St. Joseph has always led an unorthodox life. He was emancipated from his single mother when he was 14, and sold newspapers in Tenderloin bars to support himself. A gay, middle-aged waiter at the time of the crime, he liked to surround himself with younger -- often troubled -- men. Having in the past been convicted of misdemeanor check fraud and statutory rape (he had sex with a 15-year-old boy when he was 17), St. Joseph opened up his home to runaways, homeless people, and various unsavory characters.
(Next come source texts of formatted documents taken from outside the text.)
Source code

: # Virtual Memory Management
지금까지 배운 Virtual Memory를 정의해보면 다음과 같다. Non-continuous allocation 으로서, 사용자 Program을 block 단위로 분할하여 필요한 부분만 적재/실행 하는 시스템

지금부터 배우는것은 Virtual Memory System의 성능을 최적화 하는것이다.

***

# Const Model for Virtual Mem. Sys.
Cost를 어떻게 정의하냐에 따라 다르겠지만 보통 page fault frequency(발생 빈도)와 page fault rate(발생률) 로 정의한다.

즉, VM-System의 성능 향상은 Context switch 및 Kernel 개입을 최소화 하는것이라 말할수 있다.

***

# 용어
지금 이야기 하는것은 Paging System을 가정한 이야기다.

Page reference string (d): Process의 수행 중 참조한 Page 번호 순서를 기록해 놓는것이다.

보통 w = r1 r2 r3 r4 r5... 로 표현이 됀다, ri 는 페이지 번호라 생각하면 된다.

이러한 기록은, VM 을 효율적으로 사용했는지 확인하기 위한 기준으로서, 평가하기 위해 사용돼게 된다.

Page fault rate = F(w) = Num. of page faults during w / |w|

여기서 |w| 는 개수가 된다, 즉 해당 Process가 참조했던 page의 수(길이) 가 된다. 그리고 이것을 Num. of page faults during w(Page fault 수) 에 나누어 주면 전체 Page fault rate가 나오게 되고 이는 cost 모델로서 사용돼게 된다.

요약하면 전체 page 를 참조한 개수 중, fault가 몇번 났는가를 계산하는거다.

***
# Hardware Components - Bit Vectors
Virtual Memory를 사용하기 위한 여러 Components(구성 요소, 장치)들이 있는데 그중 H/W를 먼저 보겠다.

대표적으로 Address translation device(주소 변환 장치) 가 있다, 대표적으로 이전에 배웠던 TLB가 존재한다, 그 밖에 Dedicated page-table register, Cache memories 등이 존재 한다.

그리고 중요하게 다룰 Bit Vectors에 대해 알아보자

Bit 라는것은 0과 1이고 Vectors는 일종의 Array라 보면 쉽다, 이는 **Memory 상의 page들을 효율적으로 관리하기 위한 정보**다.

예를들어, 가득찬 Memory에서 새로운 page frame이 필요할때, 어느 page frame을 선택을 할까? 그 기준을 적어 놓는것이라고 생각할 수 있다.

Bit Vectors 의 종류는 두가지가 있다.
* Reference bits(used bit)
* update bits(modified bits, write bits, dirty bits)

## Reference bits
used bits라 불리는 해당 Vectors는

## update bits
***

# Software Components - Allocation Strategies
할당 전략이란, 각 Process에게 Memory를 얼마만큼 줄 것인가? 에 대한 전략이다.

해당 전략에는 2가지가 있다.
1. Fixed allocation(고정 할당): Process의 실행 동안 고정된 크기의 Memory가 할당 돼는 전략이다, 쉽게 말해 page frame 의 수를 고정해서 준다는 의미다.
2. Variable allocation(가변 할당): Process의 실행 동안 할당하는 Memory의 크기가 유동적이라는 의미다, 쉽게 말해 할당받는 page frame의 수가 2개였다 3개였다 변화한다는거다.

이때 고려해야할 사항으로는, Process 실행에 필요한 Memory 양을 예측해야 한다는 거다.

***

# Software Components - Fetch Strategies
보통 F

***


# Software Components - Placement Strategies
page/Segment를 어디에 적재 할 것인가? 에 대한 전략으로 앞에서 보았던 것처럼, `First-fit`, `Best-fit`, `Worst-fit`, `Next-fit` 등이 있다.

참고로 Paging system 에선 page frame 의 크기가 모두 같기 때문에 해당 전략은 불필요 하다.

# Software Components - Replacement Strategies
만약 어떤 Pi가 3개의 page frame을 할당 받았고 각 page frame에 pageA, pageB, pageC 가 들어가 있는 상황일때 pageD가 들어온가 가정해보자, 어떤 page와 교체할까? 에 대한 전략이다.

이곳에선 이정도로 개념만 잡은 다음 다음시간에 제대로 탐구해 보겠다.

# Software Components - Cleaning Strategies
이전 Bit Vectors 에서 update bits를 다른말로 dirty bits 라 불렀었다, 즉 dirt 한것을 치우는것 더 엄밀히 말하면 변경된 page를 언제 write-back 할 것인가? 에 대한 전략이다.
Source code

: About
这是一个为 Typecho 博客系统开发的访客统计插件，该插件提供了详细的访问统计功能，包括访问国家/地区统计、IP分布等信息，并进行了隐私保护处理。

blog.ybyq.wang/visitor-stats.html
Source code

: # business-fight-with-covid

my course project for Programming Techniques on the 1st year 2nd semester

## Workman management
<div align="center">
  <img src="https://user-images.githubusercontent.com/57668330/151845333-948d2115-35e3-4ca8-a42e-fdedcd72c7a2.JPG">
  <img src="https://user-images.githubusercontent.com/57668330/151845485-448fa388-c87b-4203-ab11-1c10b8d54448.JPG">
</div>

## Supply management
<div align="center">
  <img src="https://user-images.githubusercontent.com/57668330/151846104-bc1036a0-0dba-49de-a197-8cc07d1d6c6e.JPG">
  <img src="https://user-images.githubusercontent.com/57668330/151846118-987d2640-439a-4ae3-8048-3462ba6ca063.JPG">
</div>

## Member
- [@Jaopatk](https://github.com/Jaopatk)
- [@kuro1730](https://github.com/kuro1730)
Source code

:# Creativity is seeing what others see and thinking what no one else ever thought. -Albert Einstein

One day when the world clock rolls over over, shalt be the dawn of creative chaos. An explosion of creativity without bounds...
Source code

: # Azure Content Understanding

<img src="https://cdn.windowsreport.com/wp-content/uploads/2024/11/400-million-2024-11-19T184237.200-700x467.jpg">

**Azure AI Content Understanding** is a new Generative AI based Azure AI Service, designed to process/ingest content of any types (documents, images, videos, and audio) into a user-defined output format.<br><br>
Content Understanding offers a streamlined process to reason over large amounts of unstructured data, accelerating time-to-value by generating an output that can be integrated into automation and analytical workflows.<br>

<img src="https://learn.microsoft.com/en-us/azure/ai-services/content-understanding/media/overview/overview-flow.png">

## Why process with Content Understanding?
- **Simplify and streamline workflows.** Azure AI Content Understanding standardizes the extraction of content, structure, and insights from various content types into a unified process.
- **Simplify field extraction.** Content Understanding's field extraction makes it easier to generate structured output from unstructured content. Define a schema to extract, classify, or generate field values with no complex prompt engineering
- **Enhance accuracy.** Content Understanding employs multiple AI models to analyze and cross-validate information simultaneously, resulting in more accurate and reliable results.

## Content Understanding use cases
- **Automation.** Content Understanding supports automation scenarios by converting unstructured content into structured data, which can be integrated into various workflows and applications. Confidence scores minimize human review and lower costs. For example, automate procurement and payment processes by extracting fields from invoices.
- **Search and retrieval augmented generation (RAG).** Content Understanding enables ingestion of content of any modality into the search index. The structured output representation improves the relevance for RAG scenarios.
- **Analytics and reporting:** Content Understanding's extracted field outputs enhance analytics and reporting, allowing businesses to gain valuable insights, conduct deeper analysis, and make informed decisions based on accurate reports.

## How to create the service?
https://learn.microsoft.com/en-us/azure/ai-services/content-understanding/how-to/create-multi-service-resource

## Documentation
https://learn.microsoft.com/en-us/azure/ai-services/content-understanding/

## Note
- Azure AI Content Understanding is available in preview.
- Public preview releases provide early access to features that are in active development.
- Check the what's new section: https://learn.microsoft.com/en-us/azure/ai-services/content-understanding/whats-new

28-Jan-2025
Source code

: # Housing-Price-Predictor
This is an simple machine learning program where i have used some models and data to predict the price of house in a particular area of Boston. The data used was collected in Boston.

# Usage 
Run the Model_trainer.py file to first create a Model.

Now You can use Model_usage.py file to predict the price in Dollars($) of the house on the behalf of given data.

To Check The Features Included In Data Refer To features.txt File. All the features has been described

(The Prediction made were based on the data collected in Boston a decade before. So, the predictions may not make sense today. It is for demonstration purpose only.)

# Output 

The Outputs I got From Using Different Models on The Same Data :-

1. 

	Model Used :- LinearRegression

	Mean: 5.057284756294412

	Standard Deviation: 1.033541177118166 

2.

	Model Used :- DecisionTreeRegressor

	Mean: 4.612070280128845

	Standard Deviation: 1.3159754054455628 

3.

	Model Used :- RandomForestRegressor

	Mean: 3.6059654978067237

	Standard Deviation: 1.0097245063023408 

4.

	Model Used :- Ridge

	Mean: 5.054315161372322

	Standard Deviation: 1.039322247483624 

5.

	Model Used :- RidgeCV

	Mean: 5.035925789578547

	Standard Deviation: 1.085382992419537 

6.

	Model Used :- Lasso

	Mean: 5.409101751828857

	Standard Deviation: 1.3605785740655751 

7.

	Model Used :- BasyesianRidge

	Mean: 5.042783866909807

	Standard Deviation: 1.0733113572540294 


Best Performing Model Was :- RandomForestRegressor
He was introduced to Maurice Bork through his friend Chris Granger. St. Joseph says that as a favor to Granger, he let Bork stay with him and got him a job using a fake ID. Soon, Bork and St. Joseph became lovers. A few weeks later, John Doe No. 60 was killed.

Though St. Joseph is clearly guilty of bad judgment, it is not at all clear that he is guilty of murder.

The legal case against St. Joseph is rife with problems. Bork, who had been given partial immunity against being prosecuted for helping to dispose of the body and clean up Doe's blood, was a key witness in St. Joseph's monthlong trial. A cast of iconoclasts, ex-cons, and drug addicts was also called to the stand to offer confusing, conflicting, and sometimes outlandish testimony. The only evidence linking the murder to the St. Joseph apartment was a blood drop found near the bedroom and a bloodstain on a blanket, but this fact became obscured because the prosecution used an imprecise procedure called luminol testing to suggest that large quantities of blood had been splashed on the carpets and floor.